* **Source text**
********

Each fieldwork season, we would go and measure trees (e.g. height, trunk diametre, etc.) at different geographical locations. Over the years, each tree and location would have been visited and measured multiple times. However, due to practical constraints we may not get to visit and measure all trees at all locations every season.

The purpose of the database are twofold:

(1) Track how each individual tree changed with time, asking questions like: "Did tree A grow taller over the past two years?"

(2) Track how populations of trees at each location changed with time, asking questions like: "Did the group of 12 trees at Acme Acres grow taller in general over the past three years?"

Here is my initial thoughts on what tables to make:

(a) Trees: Fields: TreeID (e.g. "tree A"), Location (linked to table c below).

(b) Visits: This keeps metadata for each visit, with information like the date of visit (for a location, which will be the same for all trees at that location), locations we covered during the visit.

********

Saved entries:
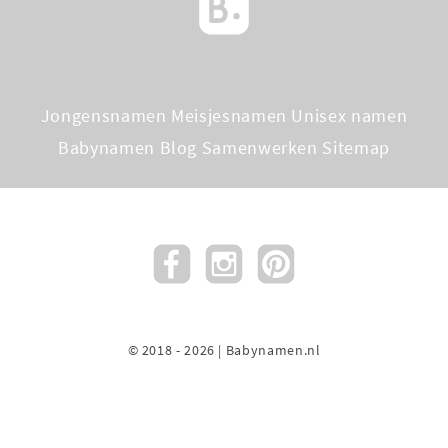
Jongensnamen
Meisjesnamen
Unisex namen
Babynamen Blog
Samenwerken
Sitemap
© 2018 - 2026 | Babynamen.nl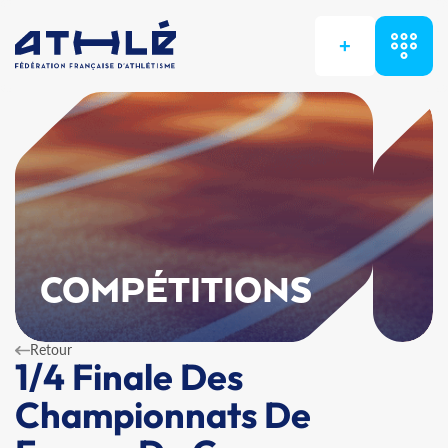
+
COMPÉTITIONS
Retour
1/4 Finale Des
Championnats De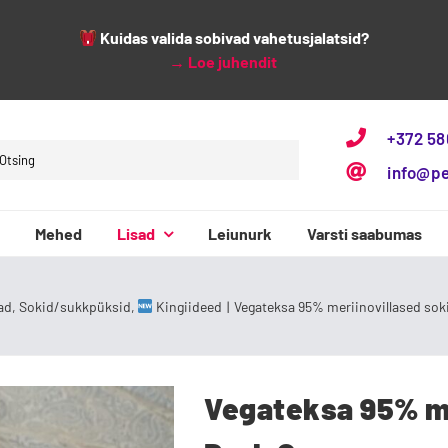
Kuidas valida sobivad vahetusjalatsid?
→
Loe juhendit
+372 5
h
info@p
Mehed
Lisad
Leiunurk
Varsti saabumas
3F Bar3foot
Baby Bare
ad
Sokid/sukkpüksid
Kingiideed
Vegateksa 95% meriinovillased soki
Vegateksa 95% me
Beppi
Bundgaard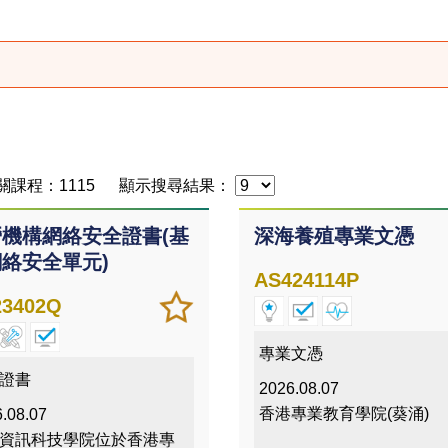
關課程：1115
顯示搜尋結果：
機構網絡安全證書(基
深海養殖專業文憑
絡安全單元)
AS424114P
加
儲存
23402Q
入/
課程
移除
專業文憑
我喜
證書
2026.08.07
愛的
香港專業教育學院(葵涌)
.08.07
課程
資訊科技學院位於香港專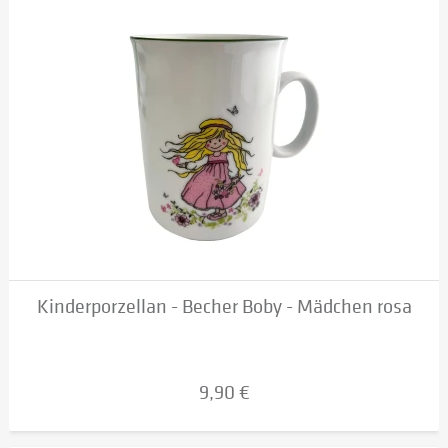
Kinderporzellan - Becher Boby - Mädchen rosa
9,90 €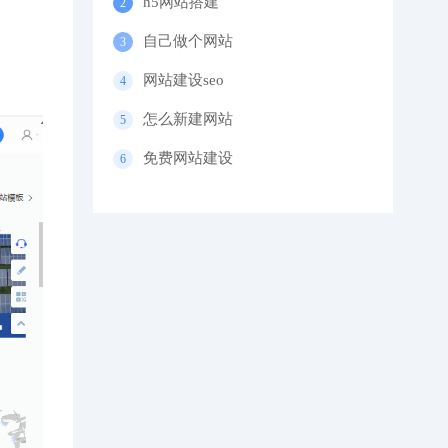
h5网站搭建
自己做个网站
网站建设seo
怎么新建网站
免费网站建设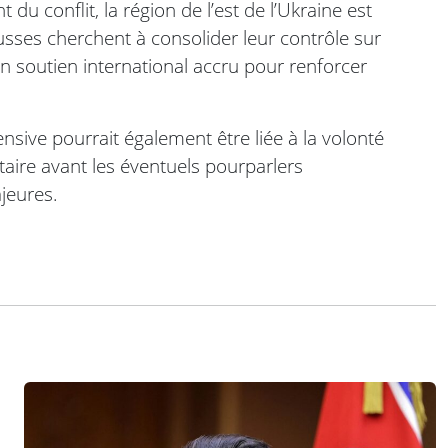
u conflit, la région de l’est de l’Ukraine est
usses cherchent à consolider leur contrôle sur
 un soutien international accru pour renforcer
nsive pourrait également être liée à la volonté
ire avant les éventuels pourparlers
jeures.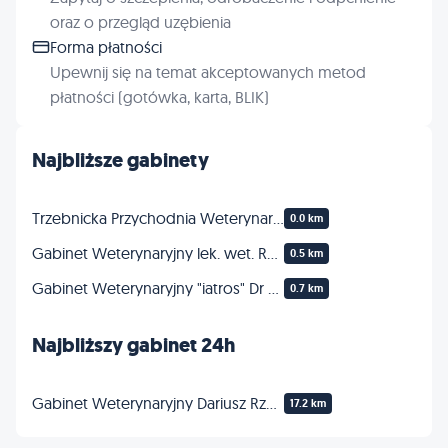
oraz o przegląd uzębienia
Forma płatności
Upewnij się na temat akceptowanych metod
płatności (gotówka, karta, BLIK)
Najbliższe gabinety
Trzebnicka Przychodnia Weterynaryjna | Okulistyka zwierząt | Psi i koci okulista | Leczenie zaćmy u zwierząt
0.0 km
Gabinet Weterynaryjny lek. wet. Rubaszewski Bogusław
0.5 km
Gabinet Weterynaryjny "iatros" Dr n. wet. Agnieszka Lachowicz-Wolak
0.7 km
Najbliższy gabinet 24h
Gabinet Weterynaryjny Dariusz Rzepka Weterynarz Zakrzów Wrocław
17.2 km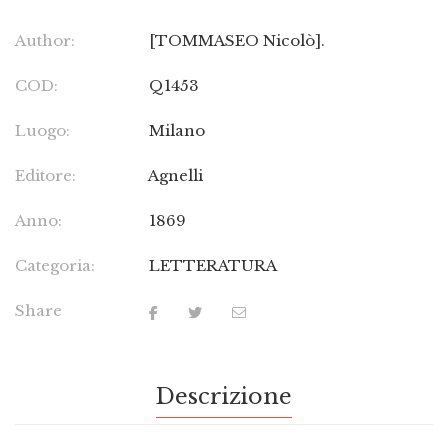
Author:
[TOMMASEO Nicolò].
COD:
Q1453
Luogo:
Milano
Editore:
Agnelli
Anno:
1869
Categoria:
LETTERATURA
Share
Descrizione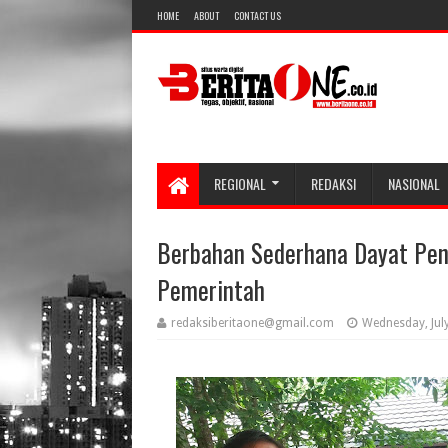
HOME
ABOUT
CONTACT US
REGIONAL
REDAKSI
NASIONAL
Berbahan Sederhana Dayat Pen
Pemerintah
redaksiberitaone@gmail.com
Wednesday, Jul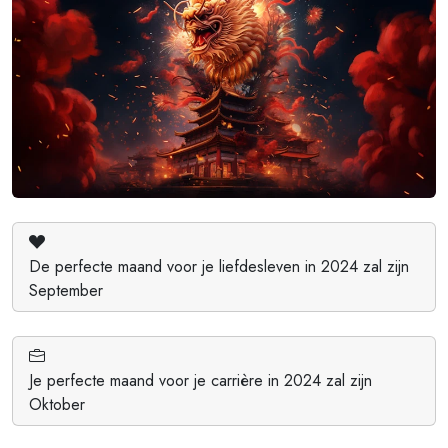
De perfecte maand voor je liefdesleven in 2024 zal zijn
September
Je perfecte maand voor je carrière in 2024 zal zijn
Oktober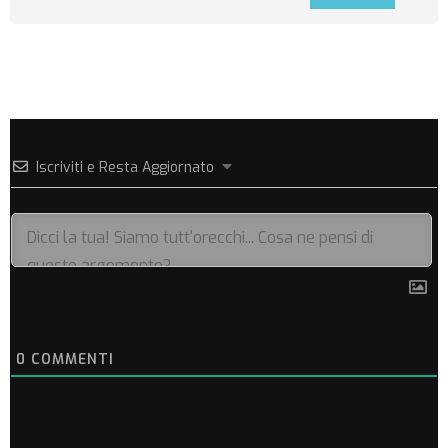
Iscriviti e Resta Aggiornato
0
COMMENTI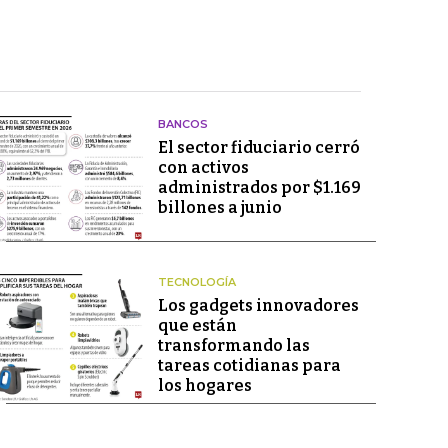
BANCOS
El sector fiduciario cerró
con activos
administrados por $1.169
billones a junio
TECNOLOGÍA
Los gadgets innovadores
que están
transformando las
tareas cotidianas para
los hogares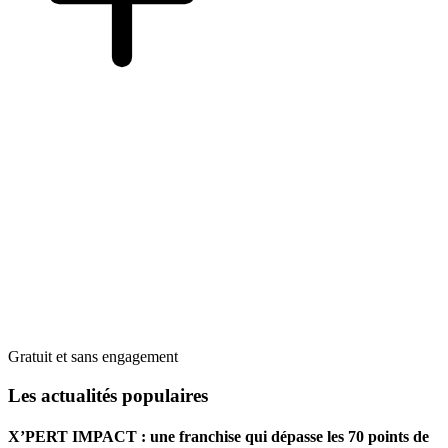
Gratuit et sans engagement
Les actualités populaires
X’PERT IMPACT : une franchise qui dépasse les 70 points de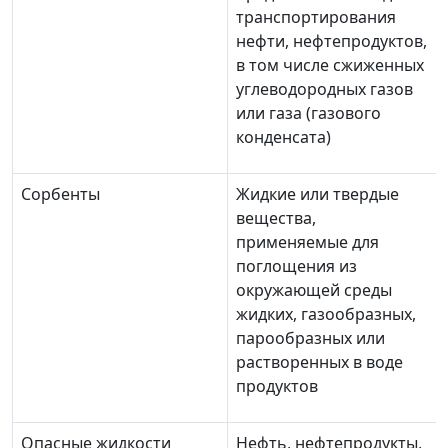
транспортирования
нефти, нефтепродуктов,
в том числе сжиженных
углеводородных газов
или газа (газового
конденсата)
Сорбенты
Жидкие или твердые
вещества,
применяемые для
поглощения из
окружающей среды
жидких, газообразных,
парообразных или
растворенных в воде
продуктов
Опасные жидкости
Нефть, нефтепродукты,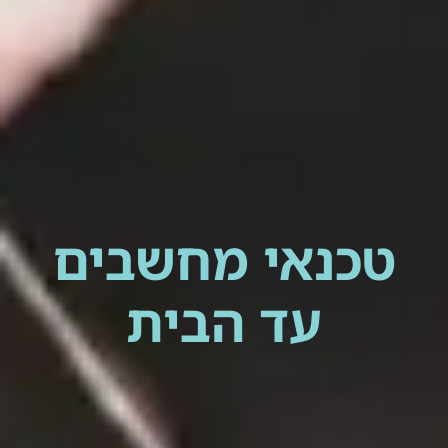
טכנאי מחשבים
עד הבית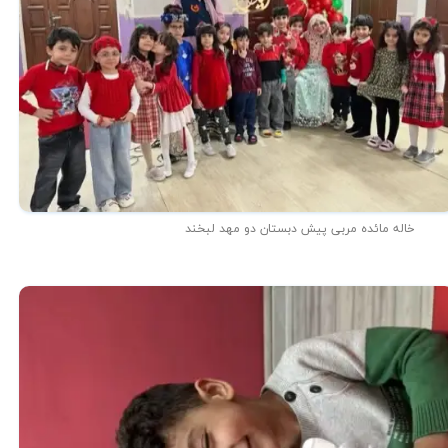
خاله مائده مربی پیش دبستان دو مهد لبخند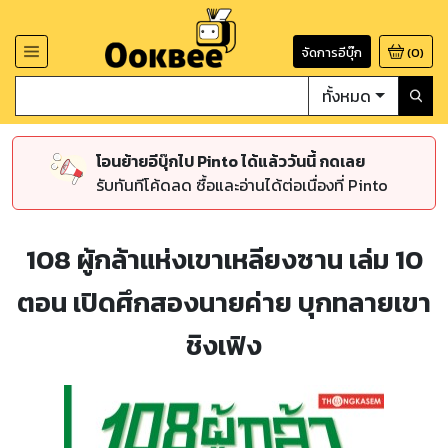
จัดการอีบุ๊ก
(
0
)
ทั้งหมด
โอนย้ายอีบุ๊กไป Pinto ได้แล้ววันนี้ กดเลย
รับทันทีโค้ดลด ซื้อและอ่านได้ต่อเนื่องที่ Pinto
108 ผู้กล้าแห่งเขาเหลียงซาน เล่ม 10
ตอน เปิดศึกสองนายค่าย บุกทลายเขา
ชิงเฟิง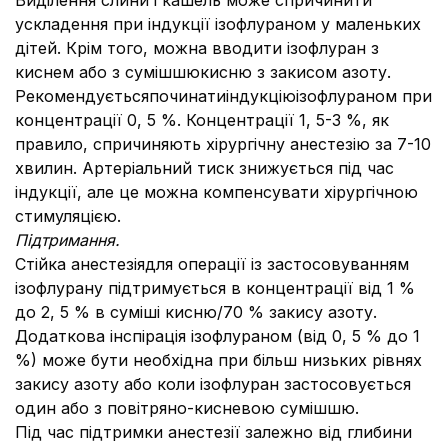
Виділення слини і кашель може спричинити
ускладення при індукції ізофлураном у маленьких
дітей. Крім того, можна вводити ізофлуран з
киснем або з сумішшюкисню з закисом азоту.
Рекомендуєтьсяпочинатиіндукціюізофлураном при
концентрації 0, 5 %. Концентрації 1, 5-3 %, як
правило, спричиняють хірургічну анестезію за 7-10
хвилин. Артеріальний тиск знижується під час
індукції, але це можна компенсувати хірургічною
стимуляцією.
Підтримання.
Cтійка анестезіядля операції із застосовуванням
ізофлурану підтримується в концентрації від 1 %
до 2, 5 % в суміші кисню/70 % закису азоту.
Додаткова інспірація ізофлураном (від 0, 5 % до 1
%) може бути необхідна при більш низьких рівнях
закису азоту або коли ізофлуран застосовується
один або з повітряно-кисневою сумішшю.
Під час підтримки анестезії залежно від глибини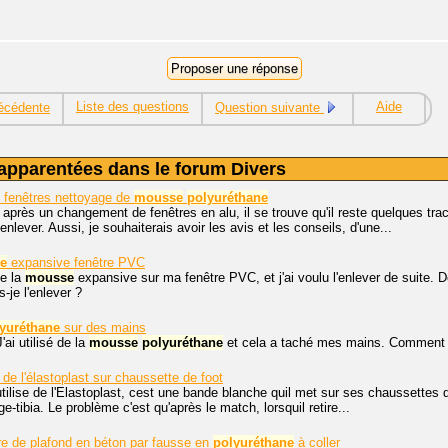
Liste des questions
Aide
écédente
Question suivante
apparentées dans le forum Divers
fenêtres nettoyage de
mousse
polyuréthane
 après un changement de fenêtres en alu, il se trouve qu'il reste quelques tr
 enlever. Aussi, je souhaiterais avoir les avis et les conseils, d'une...
e
expansive fenêtre PVC
de la
mousse
expansive sur ma fenêtre PVC, et j'ai voulu l'enlever de suite. Depu
-je l'enlever ?
yuréthane
sur des mains
'ai utilisé de la
mousse
polyuréthane
et cela a taché mes mains. Comment e
 de l'élastoplast sur chaussette de foot
utilise de l'Elastoplast, cest une bande blanche quil met sur ses chaussettes 
ge-tibia. Le problème c'est qu'après le match, lorsquil retire...
re de plafond en béton par fausse en
polyuréthane
à coller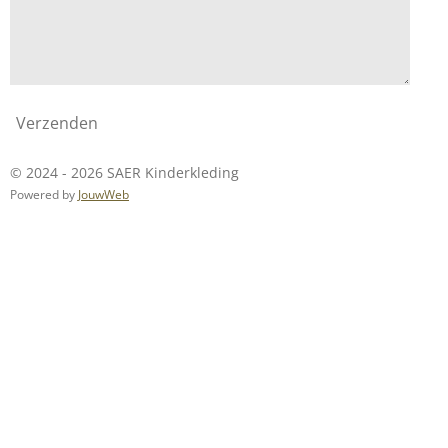
Verzenden
© 2024 - 2026 SAER Kinderkleding
Powered by
JouwWeb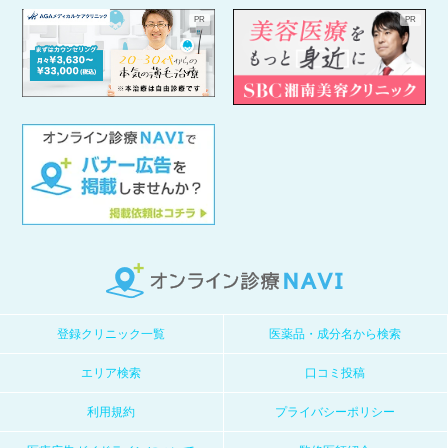
登録クリニック一覧
医薬品・成分名から検索
エリア検索
口コミ投稿
利用規約
プライバシーポリシー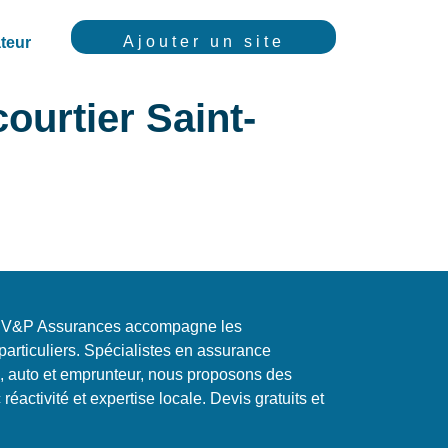
Ajouter un site
teur
ourtier Saint-
e, V&P Assurances accompagne les
 particuliers. Spécialistes en assurance
, auto et emprunteur, nous proposons des
éactivité et expertise locale. Devis gratuits et
.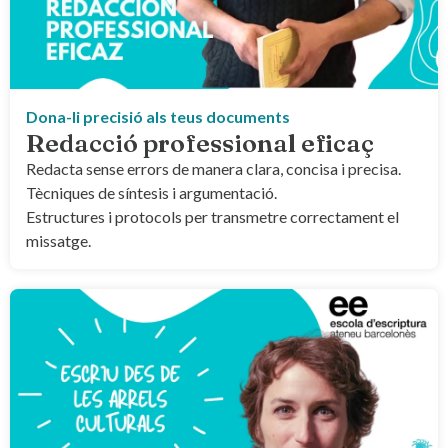
Dona-li precisió als teus documents
Redacció professional eficaç
Redacta sense errors de manera clara, concisa i precisa.
Tècniques de síntesis i argumentació.
Estructures i protocols per transmetre correctament el
missatge.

********

* **Request**
Retype the passage of the tree-measurement text above that opens with the words containing "Each fieldwork season, we" and closes with "table c below).".

* **Solution**
Each fieldwork season, we would go and measure trees (e.g. height, trunk diametre, etc.) at different geographical locations. Over the years, each tree and location would have been visited and measured multiple times. However, due to practical constraints we may not get to visit and measure all trees at all locations every season.

The purpose of the database are twofold:

(1) Track how each individual tree changed with time, asking questions like: "Did tree A grow taller over the past two years?"

(2) Track how populations of trees at each location changed with time, asking questions like: "Did the group of 12 trees at Acme Acres grow taller in general over the past three years?"

Here is my initial thoughts on what tables to make:

(a) Trees: Fields: TreeID (e.g. "tree A"), Location (linked to table c below).